Thursday, December 15, 2005

ISLAMIC ECONOMIC PHILOSOPHY CLASHES WITH CAPTIALISM IN THE WEST

Appendix I: Islam and Economic Man
If a single all-embracing reason is to be sought for the dread of a resurgent Islam now prevailing in the highest centers of worldly power, it may be found in the Islamic moral delineation of Economic Man, a system of ideas which challenges the entire foundation of great power in the West.
Monetary reform campaigners in the West, especially in the United States, might be astonished by the quantity and quality of thinking which Muslim scholars have put into the subject of banking and of economics generally, all of it constellated by the Prophet Muhammad's simple utterances. Here are some of the key elements of the Islamic economic philosophy: *

Individual rights: These are a consequence of the fulfillment of duties and obligations, not antecedent to them. In other words, first comes:the duty, then the right.

Property: Ownership is never absolute, conferring on us the right to do with our property wholly as we please. As the Sharia puts it, all property belongs to God: we are only its temporary incumbents and trustees; there are duties and responsibilites inseparably attached to the ownership of property.

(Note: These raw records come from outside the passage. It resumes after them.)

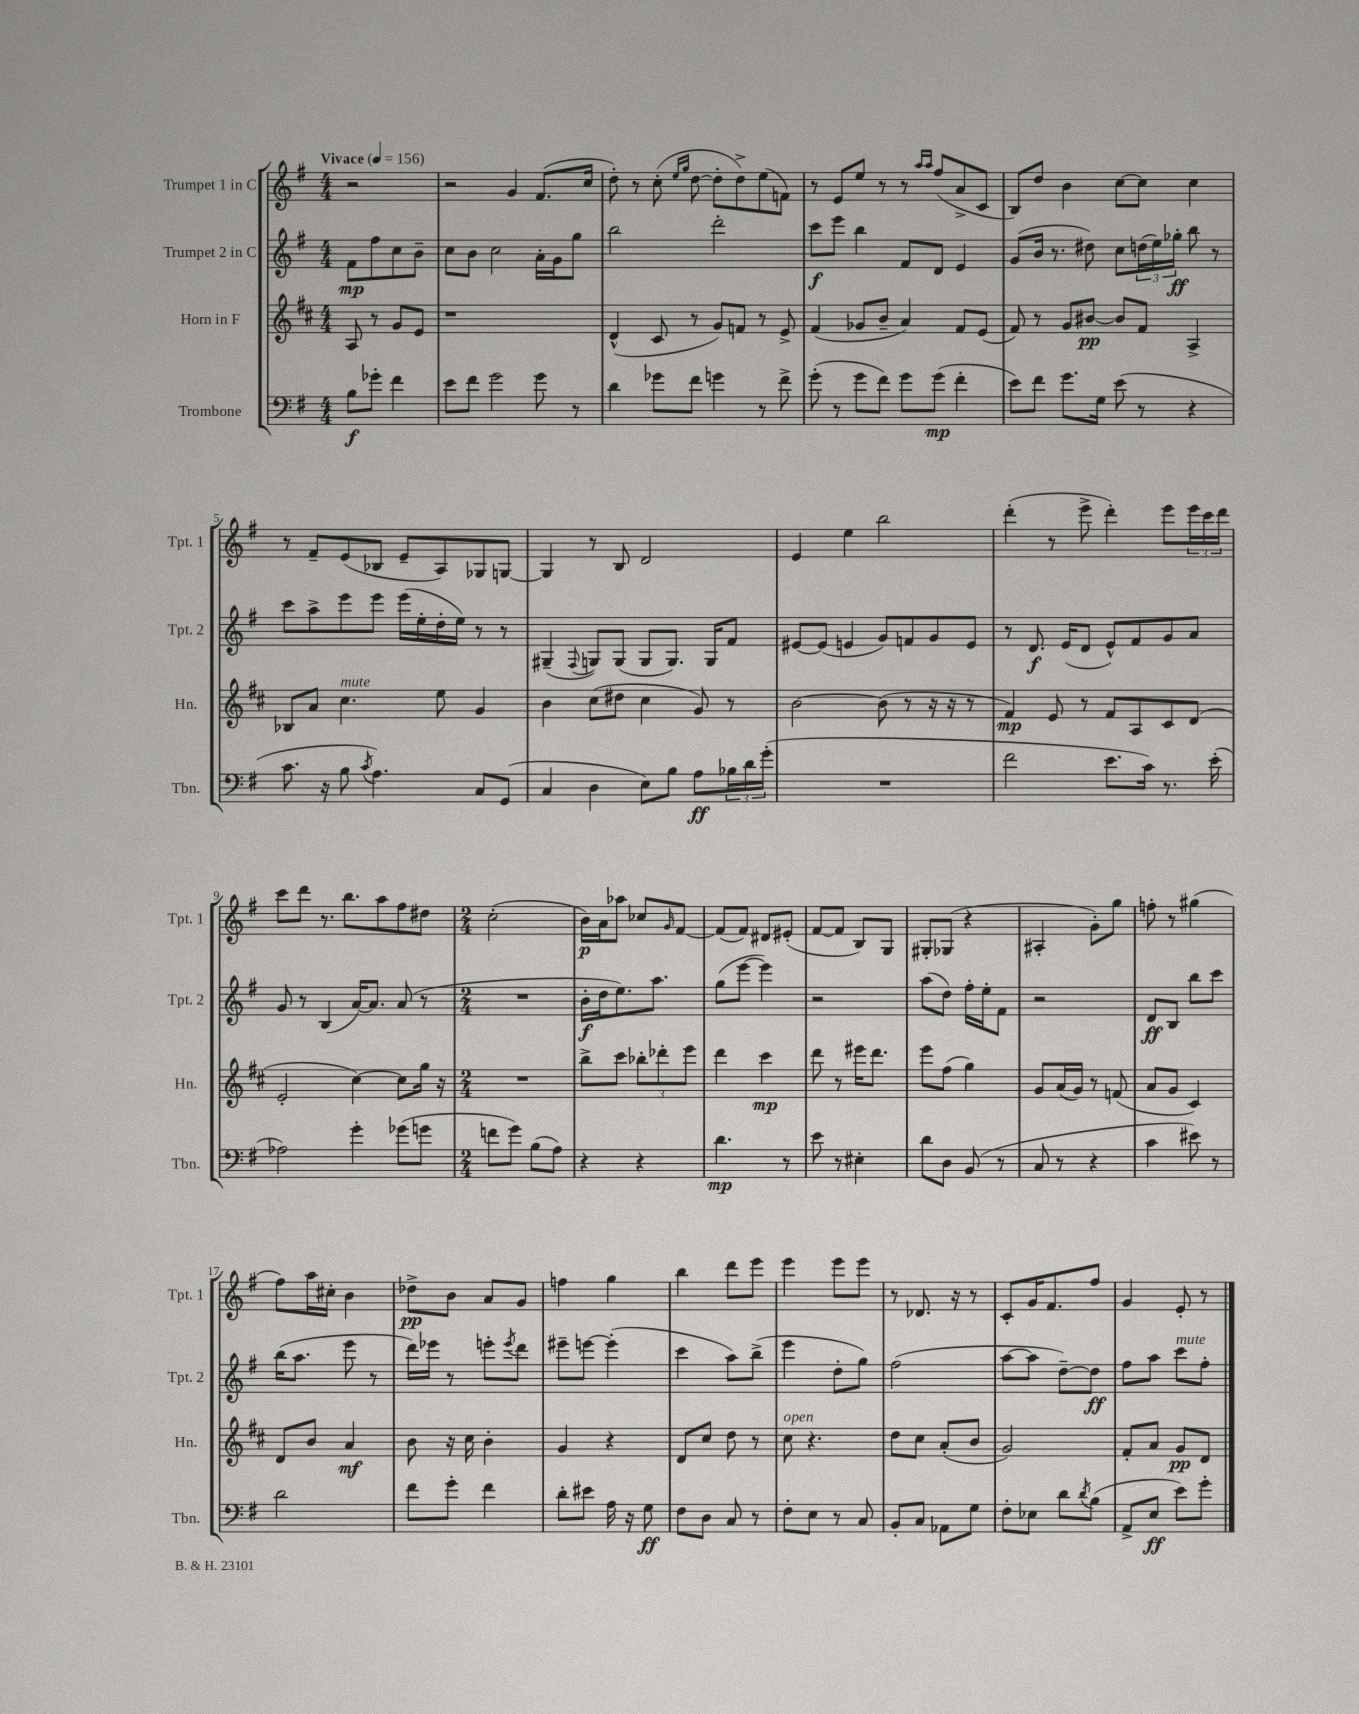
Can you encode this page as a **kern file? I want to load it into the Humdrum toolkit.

**kern	**kern	**kern	**kern
*staff4	*staff3	*staff2	*staff1
*clefF4	*clefG2	*clefG2	*clefG2
*k[f#]	*k[f#c#]	*k[f#]	*k[f#]
*M4/4	*M4/4	*M4/4	*M4/4
*MM156	*MM156	*MM156	*MM156
8B\L	8A/	8f#\L	2r
8g-'\J	8r	8ff#\	.
4f#\	8g/L	8cc\	.
.	8e/J	8b~\J	.
=	=	=	=
8e\L	1r	8cc\L	2r
8f#\J	.	8b\J	.
2g\	.	2cc\	.
.	.	.	4g/
8g\	.	16a'\LL	(8.f#/L
.	.	16g\J	.
8r	.	8gg\J	.
.	.	.	16cc/Jk
=	=	=	=
4d\	(4d^^/	2bb\	8dd'\)
.	.	.	8r
8g-\L	8c#/	.	(8cc'\
.	.	.	16qqee/LL
.	.	.	16qqgg/JJ
8f#\J	8r	.	[8dd\
4g\	8g/L)	2ddd'\	8dd'\]L
.	8f/J	.	8dd^\)
8r	8r	.	(8ee\
8f#^\	8e^/	.	8f\J)
=	=	=	=
(8g'\	(4f#/	8ccc\L	8r
8r	.	8eee\J	8e/L
8g\L	8g-/L	4bb\	8ee/J
8f#\J)	8b~/J	.	8r
8g\L	4a/)	8f#/L	8r
.	.	.	16qqaa/LL
.	.	.	16qqaa/JJ
(8g\J	.	8d/J	(8ff#/L
4f#'\	8f#/L	4e/	8a^/
.	(8e/J	.	8c/J
=	=	=	=
8e\L)	8f#/)	(8g/L	8B/L)
8f#\J	8r	16b/Jk	8dd/J
.	.	8.r	.
8.g\L	8g/L	.	4b\
.	[8b#/J	8dd#\)	.
16G\Jk	.	.	.
(8e\	8b#/]L	8cc\L	[8cc\L
8r	8f#/J	(24dd\L	8cc\]J
.	.	24ee\)	.
.	.	24gg-'\JJ	.
4r	4A^/	8bb\	4cc\
.	.	8r	.
=	=	=	=
8.c\	8B-/L	8ccc\L	8r
.	8a/J	8aa^\	8f#~/L
16r	.	.	.
8B\	4.cc#\	8eee\	(8e/
8qc/	.	.	.
4.A\)	.	8eee\J	8B-/J
.	.	(16eee\LL	8e~/L
.	.	16ee'\	.
.	8ee\	16dd'\	8A/)
.	.	16ee\JJ)	.
8C/L	4g/	8r	8G-/
(8GG/J	.	8r	[8G/J
=	=	=	=
4C/	4b\	(4G#~/	4G/]
.	.	8qqF#/	.
4D\	(8cc#\L	8G/L)	8r
.	8dd#\J	(8G/J	8B/
8E\L)	4cc#\	8G/L	2d/
8B\J	.	8.G/J)	.
8A\L	8g/)	.	.
.	.	16G/LK	.
24B-\L	8r	8f#/J	.
24d\	.	.	.
(24g'\JJ	.	.	.
=	=	=	=
1r	[2b\	[8e#/L	4e/
.	.	(8e#/]J	.
.	.	4e/	4ee\
.	(8b\]	8g/L)	2bb\
.	8r	8f/	.
.	16r	8g/	.
.	16r	.	.
.	8r	8e/J	.
=	=	=	=
2f#\	4f#/)	8r	(4ddd'\
.	.	8.d/	.
.	8e/	.	8r
.	.	(16e/LK	.
.	8r	8d/J	8eee^\
8.e\L	8f#/L	8e^^/L)	4ddd'\)
.	8A/	8f#/	.
16c\Jk)	.	.	.
8.r	8c#/	8g/	8eee\L
.	(8d/J	8a/J	24eee\L
.	.	.	24ccc\
(16e'\	.	.	.
.	.	.	24ddd\JJ
=	=	=	=
2A-\)	2e'/	8g/	8ccc\L
.	.	8r	8ddd\J
.	.	(4B/	8.r
.	.	.	8.bb\L
4g'\	[4cc#\)	[16a/LK)	.
.	.	8.a/]J	.
.	.	.	8aa\
(8g-\L	8cc#\]L	(8a/	8ff#\
8g\J	16gg\Jk	8r	8dd#\J
.	16r	.	.
=	=	=	=
*M2/4	*M2/4	*M2/4	*M2/4
8f\L	2r	2r	(2cc'\
8g\J)	.	.	.
(8B\L	.	.	.
8A\J)	.	.	.
=	=	=	=
4r	8bb^\L	16b'\LL	16b\LL)
.	.	16dd\J	16a\J
.	8ccc#\J	8.ee\)	8aa-\J
4r	12bb-'\L	.	8cc-/L
.	.	8.aa\J	.
.	12ddd-'\	.	.
.	.	.	16qqg/
.	.	.	[8f#/J
.	12eee\J	.	.
=	=	=	=
4.d\	4ddd\	(8gg\L	(8f#/]L
.	.	[8eee\J	8f#/J)
.	4ccc#\	4eee\])	8d#/L
8r	.	.	(8e#'/J
=	=	=	=
8e\	8ddd\	2r	[8f#/L
8r	8r	.	8f#/]J
4E#'\	16eee#\LK	.	8B/L)
.	8.ddd\J	.	.
.	.	.	8G/J
=	=	=	=
8d\L	8eee\L	(8aa\L	8G#'/L
8D\J	(8ff#\J	8dd\J)	(8G-/J
(8BB/	4gg\)	16ff#'\LL	4r
.	.	16ee'\J	.
8r	.	8f#\J	.
=	=	=	=
8C/	8g/L	2r	4A#'/
8r	(16a/L	.	.
.	16g/JJ)	.	.
4r	8r	.	8g'\L)
.	(8f/	.	8gg\J
=	=	=	=
4c\	8a/L	8d/L	8ff'\
.	8g/J	8B/J	8r
8e#\)	4c#/)	8bb\L	(4gg#\
8r	.	8ccc\J	.
=	=	=	=
2d\	8d/L	(16bb\LK	8ff#\L)
.	.	8.aa\J	.
.	8b/J	.	16aa\L
.	.	.	16cc#'\JJ
.	4a/	8eee\	4b\
.	.	8r	.
=	=	=	=
8f#\L	8b\	16ddd\LL)	8dd-^\L
.	.	16eee-\JJ	.
8g'\J	16r	8r	8b\J
.	16cc#\	.	.
4f#\	4b'\	8eee'\L	8a/L
.	.	8qeee/	.
.	.	8ddd\J	8g/J
=	=	=	=
8d'\L	4g/	8eee#~\L	4ff\
8e#\J	.	[8eee\J	.
16A\	4r	(4eee'\]	4gg\
16r	.	.	.
8G\	.	.	.
=	=	=	=
8F#\L	8d/L	4ccc\	4bb\
8D\J	8cc#/J	.	.
8C/	8dd\	8aa\L)	8ddd\L
8r	8r	(8bb^\J	8eee\J
=	=	=	=
8F#'\L	8cc#\	4eee\	4eee\
8E\J	4.r	.	.
8r	.	8dd'\L	8eee\L
8C/	.	8gg\J)	8eee\J
=	=	=	=
8BB'/L	8dd\L	(2ff#\	8r
8C/J	8cc#\J	.	8.d-/
8AA-\L	(8a'/L	.	.
.	.	.	16r
8G\J	8b/J	.	8r
=	=	=	=
8F#'\L	2g/)	[8aa\L	8c'/L
8E-\J	.	8aa\]J	16g/K
.	.	.	8.f#/
8d\L	.	[8dd~\L)	.
8qd/	.	.	.
(8B\J	.	8dd\]J	8ff#/J
=	=	=	=
8AA^/L	8f#'/L	8ff#\L	4g/
8E/J	8a/J	8aa\J	.
8e\L)	8g/L	8ccc\L	8e'/
8g'\J	8d/J	8ff#'\J	8r
==	==	==	==
*-	*-	*-	*-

Work and wealth: Islam exalts work as an inseparable dimension of faith itself and reprehends idleness. We do not need work only in order to earn a livelihood; we need work to preserve our psychic health; we need to exercise creative skills and to spend energy in work.

Usury: The Koran forcefully prohibits the payment and receipt of interest, or riba as it is called. Interest on a loan is regarded as a creation of instantaneous property rights outside the legtimate framework of existing property rights.
The evil inherent in usury, however, is more recondite and elusive than that. The lending of money at interest can in many instances be advantageous to borrower as well as lender; fortunes have been made with borrowed money. It is only in the contest of a total way of life of a community that the evil nature of usury becomes more clearly visible to the moral imagination.
The principle of usury, once accepted, gives rise to the regular practice of it, requiring or making possible the emergence of a class of moneylender; human nature being as it is, and taking into account the circumstances in which money most often needs to be borrowed, the practice of usury is seen as conferring a compounding advantage on the moneylender class.
*See "The Islamic Banking system in Iran and Pakistan" Mohsin S. Khan and Abbas Mirahker, Journal of Social, Political and Economic Studies, 1986.